Лорд Мортимер не ответил. Наверное, не смог, подумал Мэтью.

— Мы были недостаточно хороши для тебя? — спросила она. — Недостаточно сильны?

Наконец резко, хрипло и глухо прозвучал ответ:

— Вы были слишком хороши для меня. Я знаю это теперь, глядя в зеркало… что отражает прошлое. А я был слишком слаб… чтобы отпустить все это… то, что внутри меня… Слишком слаб.

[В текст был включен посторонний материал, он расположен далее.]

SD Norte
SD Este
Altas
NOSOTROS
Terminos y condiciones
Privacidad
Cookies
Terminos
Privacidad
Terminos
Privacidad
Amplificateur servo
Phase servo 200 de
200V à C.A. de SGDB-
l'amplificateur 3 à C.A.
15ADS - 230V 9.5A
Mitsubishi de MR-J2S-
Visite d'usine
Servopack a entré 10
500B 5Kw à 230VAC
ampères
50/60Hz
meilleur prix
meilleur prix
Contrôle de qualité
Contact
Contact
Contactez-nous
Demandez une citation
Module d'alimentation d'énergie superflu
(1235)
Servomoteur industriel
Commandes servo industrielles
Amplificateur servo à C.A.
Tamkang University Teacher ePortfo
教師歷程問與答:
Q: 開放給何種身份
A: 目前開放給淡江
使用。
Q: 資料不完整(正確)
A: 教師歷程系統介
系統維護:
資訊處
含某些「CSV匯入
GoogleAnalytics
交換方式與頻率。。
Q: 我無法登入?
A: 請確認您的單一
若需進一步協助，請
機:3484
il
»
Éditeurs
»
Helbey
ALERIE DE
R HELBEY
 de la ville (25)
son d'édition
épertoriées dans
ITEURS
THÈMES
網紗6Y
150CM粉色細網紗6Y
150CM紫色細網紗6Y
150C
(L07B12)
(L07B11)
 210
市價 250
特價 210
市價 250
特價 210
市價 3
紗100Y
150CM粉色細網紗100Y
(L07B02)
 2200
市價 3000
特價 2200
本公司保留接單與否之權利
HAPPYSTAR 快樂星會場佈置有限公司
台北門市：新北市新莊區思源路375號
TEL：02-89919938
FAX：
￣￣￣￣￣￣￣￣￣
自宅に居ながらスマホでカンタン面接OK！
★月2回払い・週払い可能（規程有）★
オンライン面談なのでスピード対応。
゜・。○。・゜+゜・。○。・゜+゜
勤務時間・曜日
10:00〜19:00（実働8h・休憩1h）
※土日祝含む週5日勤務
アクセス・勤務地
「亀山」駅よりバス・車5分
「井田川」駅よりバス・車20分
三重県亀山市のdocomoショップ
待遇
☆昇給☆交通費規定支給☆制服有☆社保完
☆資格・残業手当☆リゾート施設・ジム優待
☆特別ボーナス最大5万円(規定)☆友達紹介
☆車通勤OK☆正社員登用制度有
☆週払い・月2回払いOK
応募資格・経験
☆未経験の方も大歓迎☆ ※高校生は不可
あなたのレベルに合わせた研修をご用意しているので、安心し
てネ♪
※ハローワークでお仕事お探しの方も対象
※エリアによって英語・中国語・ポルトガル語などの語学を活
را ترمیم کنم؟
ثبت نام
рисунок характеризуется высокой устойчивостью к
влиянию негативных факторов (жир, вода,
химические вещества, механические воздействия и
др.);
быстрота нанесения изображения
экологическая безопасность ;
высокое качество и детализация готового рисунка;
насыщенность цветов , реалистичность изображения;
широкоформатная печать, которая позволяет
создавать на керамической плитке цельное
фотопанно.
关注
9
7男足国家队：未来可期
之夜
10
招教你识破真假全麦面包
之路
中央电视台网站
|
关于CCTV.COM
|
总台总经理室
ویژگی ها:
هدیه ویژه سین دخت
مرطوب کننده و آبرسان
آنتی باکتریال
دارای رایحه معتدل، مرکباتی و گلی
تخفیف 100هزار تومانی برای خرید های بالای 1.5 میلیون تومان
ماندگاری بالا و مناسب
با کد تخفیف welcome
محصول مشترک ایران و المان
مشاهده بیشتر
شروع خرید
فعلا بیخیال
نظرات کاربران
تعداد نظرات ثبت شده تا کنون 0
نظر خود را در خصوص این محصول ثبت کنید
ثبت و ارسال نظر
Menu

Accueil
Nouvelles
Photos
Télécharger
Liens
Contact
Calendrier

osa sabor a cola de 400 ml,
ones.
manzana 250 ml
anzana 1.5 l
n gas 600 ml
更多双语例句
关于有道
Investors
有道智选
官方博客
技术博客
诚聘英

А здесь я считал себя… очень, очень сильным. И теперь смотри, дочка… на то, чем я стал и что у меня есть… Смотрите, — сказал он, обращаясь к Мэтью, Оберли и врачу, — это предупреждение о том, во что может превратиться человек… который так до конца и не вышел… из той темной комнатки… и который до сих пор… живет там, в молчании и страхе. Я не буду просить о милосердии, — произнес покрытый язвами рот на блестящем лице, — но скажу… то, что никогда не сказал бы отцу или еще кому-либо на этой земле… Я прошу прощения. — Глаз закрылся, и Мортимер откинулся на подушки. — Прошу прощения, — выдохнул он. — Прошу прощения.

Кристина стояла не двигаясь. Она впилась взглядом в отца. Эти глаза способны расплавить металл, подумал Мэтью. На нее было так же тяжело смотреть, как и на лорда Мортимера. Что-то в ее лице изменилось. Или за лицом. Трудно было понять. Мэтью гадал, сможет ли она сама когда-нибудь облегчить свою душу, ведь она точно так же заперта в темнице страхов (и промахов) прошлого, как ее отец. Да, вот это парочка.

Снизу донесся стук… Стук… Стук. Это постучали дверным молотком.